Ayasaranda  koyunun ikinci kısmını oluşturan plaja  Dalyanköy yolunun sol tarafındaki dördüncü sapaktan  deniz kıyısına kadar giden yol izlenerek ulaşılır. Sahile yaklaşırken etrafa biraz dikkatli bakmanızı tavsiye ediyorum. Neden mi? Çünkü bu koya ismini veren kilise burada..Ama bulmanız biraz zor. Bazı şahıslar bu kilisenin Çeşme taşından yapılmış duvarlarının üzerini beton yığınları ve biriket duvarlarla kaplamış. Buna rağmen bu kiliseyi bulursanız her şeye rağmen günümüze ulaşmış olan mahzenini, merdivenlerini ve geniş  holünü her tarafı doğal taşlardan yapılmış bahçe ve bina duvarlarını görebilirsiniz. Kilisenin bulunduğu yamacın  denizle birleştiği plaj kısmı pek çok renkli çakıl oluşturduğu uzun bir sahildir.

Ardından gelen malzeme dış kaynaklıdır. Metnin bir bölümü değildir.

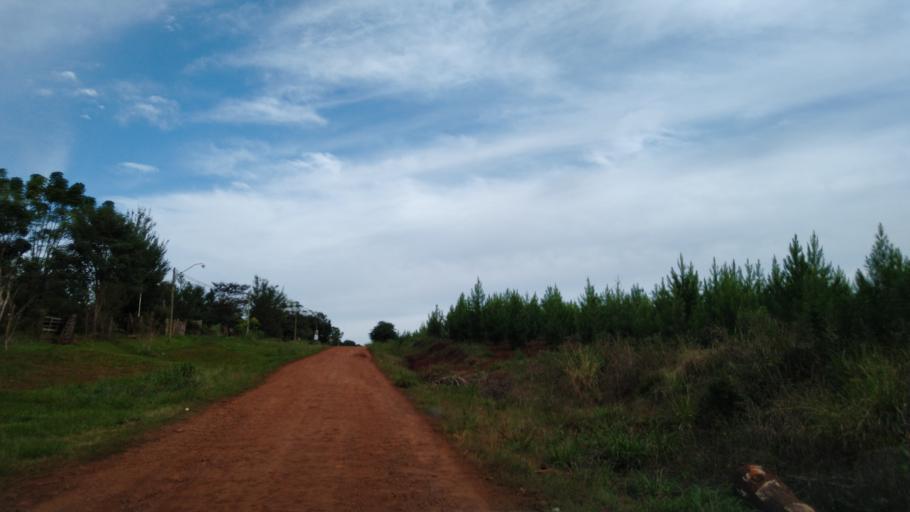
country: AR
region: Misiones
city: Capiovi
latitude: -26.9395
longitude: -55.0966
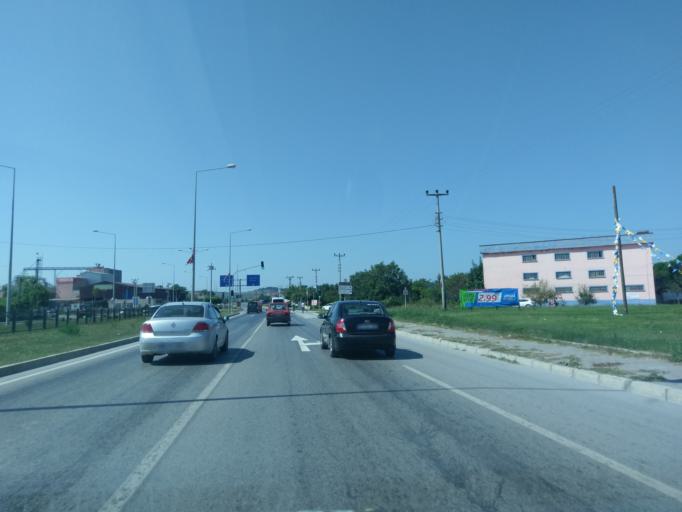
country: TR
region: Samsun
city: Bafra
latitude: 41.5697
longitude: 35.8761
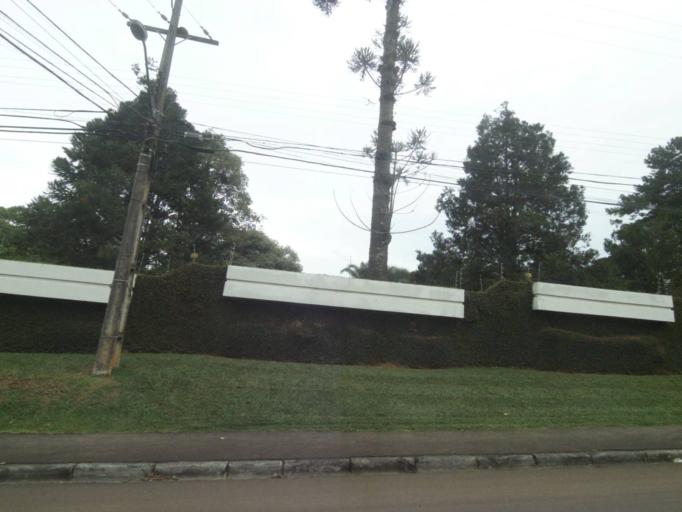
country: BR
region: Parana
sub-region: Curitiba
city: Curitiba
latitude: -25.4531
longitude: -49.3308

Karşınızda gördüğünüz büyük ada Sakız Adası, onun yanındaki iki küçük ada ise koyun adalarıdır. Ayasaranda ile Sakız Adası arasında kalan bölge ise Sakız boğazı olarak bilinir.  Stratejik önemi olduğu bilinen bu bölge
1770 yılındaki Osmanlı-Rus deniz savaşı sırasında pek çok çarpışmanın yaşandığı bir yerdir. Savaş sırasında şehit düşen denizciler  Ayasanda kıyılarına gömülmüşler. Bu bölgede şehit düşenlerin anısına dikilen taş  zaman içerisinde kaybolmuştur.

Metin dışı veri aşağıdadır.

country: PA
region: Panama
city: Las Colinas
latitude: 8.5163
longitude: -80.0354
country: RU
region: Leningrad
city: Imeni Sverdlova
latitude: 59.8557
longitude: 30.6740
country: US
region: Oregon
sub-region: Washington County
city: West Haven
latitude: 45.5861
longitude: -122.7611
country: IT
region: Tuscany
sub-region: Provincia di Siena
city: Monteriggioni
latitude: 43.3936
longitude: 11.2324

 Ayasaranda koyundan ayrılırken Çeşme yönüne doğru giden yol     Çeşme körfezinin panoramik görüntüsünün limanın ve Çeşme’de gün batımının en güzel izlendiği yer olan manzara tepesinden geçer. Bu yoldan  giderseniz   burada bir mola vermenizi tavsiye ederim.